━━ Available data ━━
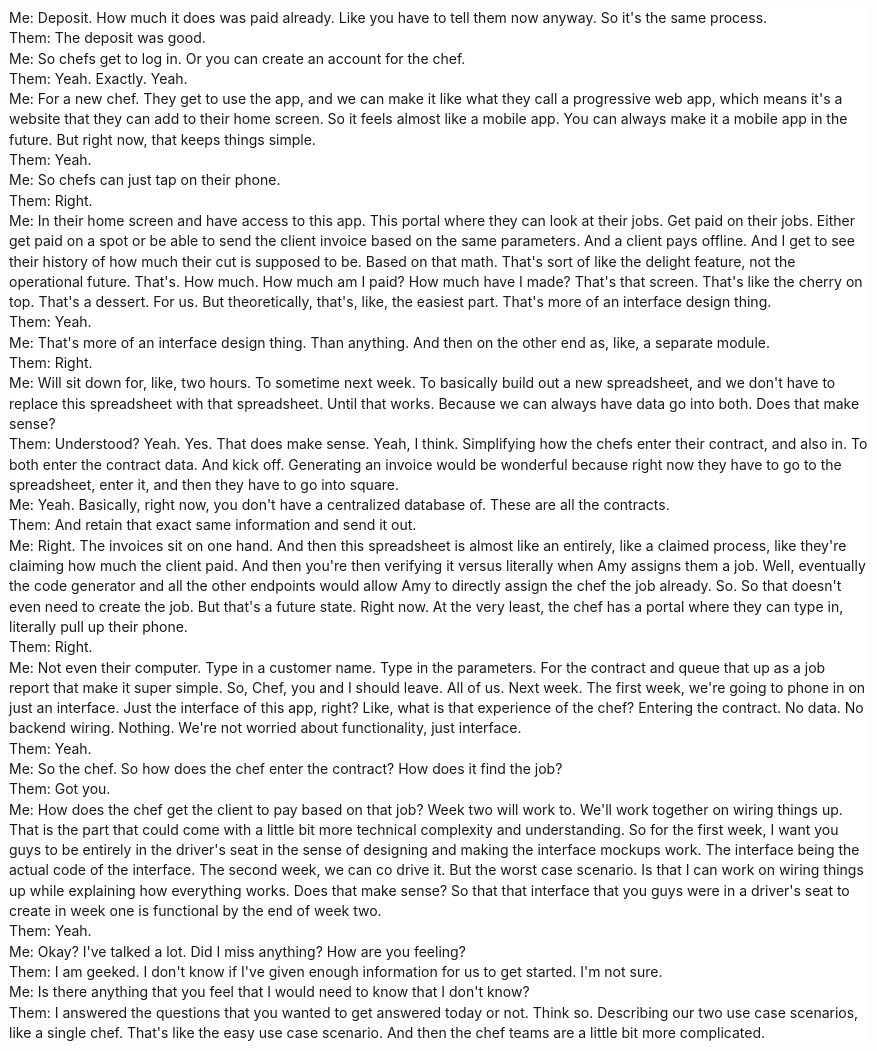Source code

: Me: Deposit. How much it does was paid already. Like you have to tell them now anyway. So it's the same process.  
Them: The deposit was good.  
Me: So chefs get to log in. Or you can create an account for the chef.  
Them: Yeah. Exactly. Yeah.  
Me: For a new chef. They get to use the app, and we can make it like what they call a progressive web app, which means it's a website that they can add to their home screen. So it feels almost like a mobile app. You can always make it a mobile app in the future. But right now, that keeps things simple.  
Them: Yeah.  
Me: So chefs can just tap on their phone.  
Them: Right.  
Me: In their home screen and have access to this app. This portal where they can look at their jobs. Get paid on their jobs. Either get paid on a spot or be able to send the client invoice based on the same parameters. And a client pays offline. And I get to see their history of how much their cut is supposed to be. Based on that math. That's sort of like the delight feature, not the operational future. That's. How much. How much am I paid? How much have I made? That's that screen. That's like the cherry on top. That's a dessert. For us. But theoretically, that's, like, the easiest part. That's more of an interface design thing.  
Them: Yeah.  
Me: That's more of an interface design thing. Than anything. And then on the other end as, like, a separate module.  
Them: Right.  
Me: Will sit down for, like, two hours. To sometime next week. To basically build out a new spreadsheet, and we don't have to replace this spreadsheet with that spreadsheet. Until that works. Because we can always have data go into both. Does that make sense?  
Them: Understood? Yeah. Yes. That does make sense. Yeah, I think. Simplifying how the chefs enter their contract, and also in. To both enter the contract data. And kick off. Generating an invoice would be wonderful because right now they have to go to the spreadsheet, enter it, and then they have to go into square.  
Me: Yeah. Basically, right now, you don't have a centralized database of. These are all the contracts.  
Them: And retain that exact same information and send it out.  
Me: Right. The invoices sit on one hand. And then this spreadsheet is almost like an entirely, like a claimed process, like they're claiming how much the client paid. And then you're then verifying it versus literally when Amy assigns them a job. Well, eventually the code generator and all the other endpoints would allow Amy to directly assign the chef the job already. So. So that doesn't even need to create the job. But that's a future state. Right now. At the very least, the chef has a portal where they can type in, literally pull up their phone.  
Them: Right.  
Me: Not even their computer. Type in a customer name. Type in the parameters. For the contract and queue that up as a job report that make it super simple. So, Chef, you and I should leave. All of us. Next week. The first week, we're going to phone in on just an interface. Just the interface of this app, right? Like, what is that experience of the chef? Entering the contract. No data. No backend wiring. Nothing. We're not worried about functionality, just interface.  
Them: Yeah.  
Me: So the chef. So how does the chef enter the contract? How does it find the job?  
Them: Got you.  
Me: How does the chef get the client to pay based on that job? Week two will work to. We'll work together on wiring things up. That is the part that could come with a little bit more technical complexity and understanding. So for the first week, I want you guys to be entirely in the driver's seat in the sense of designing and making the interface mockups work. The interface being the actual code of the interface. The second week, we can co drive it. But the worst case scenario. Is that I can work on wiring things up while explaining how everything works. Does that make sense? So that that interface that you guys were in a driver's seat to create in week one is functional by the end of week two.  
Them: Yeah.  
Me: Okay? I've talked a lot. Did I miss anything? How are you feeling?  
Them: I am geeked. I don't know if I've given enough information for us to get started. I'm not sure.  
Me: Is there anything that you feel that I would need to know that I don't know?  
Them: I answered the questions that you wanted to get answered today or not. Think so. Describing our two use case scenarios, like a single chef. That's like the easy use case scenario. And then the chef teams are a little bit more complicated.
━━━
What you are asked to do →
Copy every line of the entries above in which "sense" occurs.

Exercise result →
Me: Will sit down for, like, two hours. To sometime next week. To basically build out a new spreadsheet, and we don't have to replace this spreadsheet with that spreadsheet. Until that works. Because we can always have data go into both. Does that make sense?  
Them: Understood? Yeah. Yes. That does make sense. Yeah, I think. Simplifying how the chefs enter their contract, and also in. To both enter the contract data. And kick off. Generating an invoice would be wonderful because right now they have to go to the spreadsheet, enter it, and then they have to go into square.  
Me: How does the chef get the client to pay based on that job? Week two will work to. We'll work together on wiring things up. That is the part that could come with a little bit more technical complexity and understanding. So for the first week, I want you guys to be entirely in the driver's seat in the sense of designing and making the interface mockups work. The interface being the actual code of the interface. The second week, we can co drive it. But the worst case scenario. Is that I can work on wiring things up while explaining how everything works. Does that make sense? So that that interface that you guys were in a driver's seat to create in week one is functional by the end of week two.  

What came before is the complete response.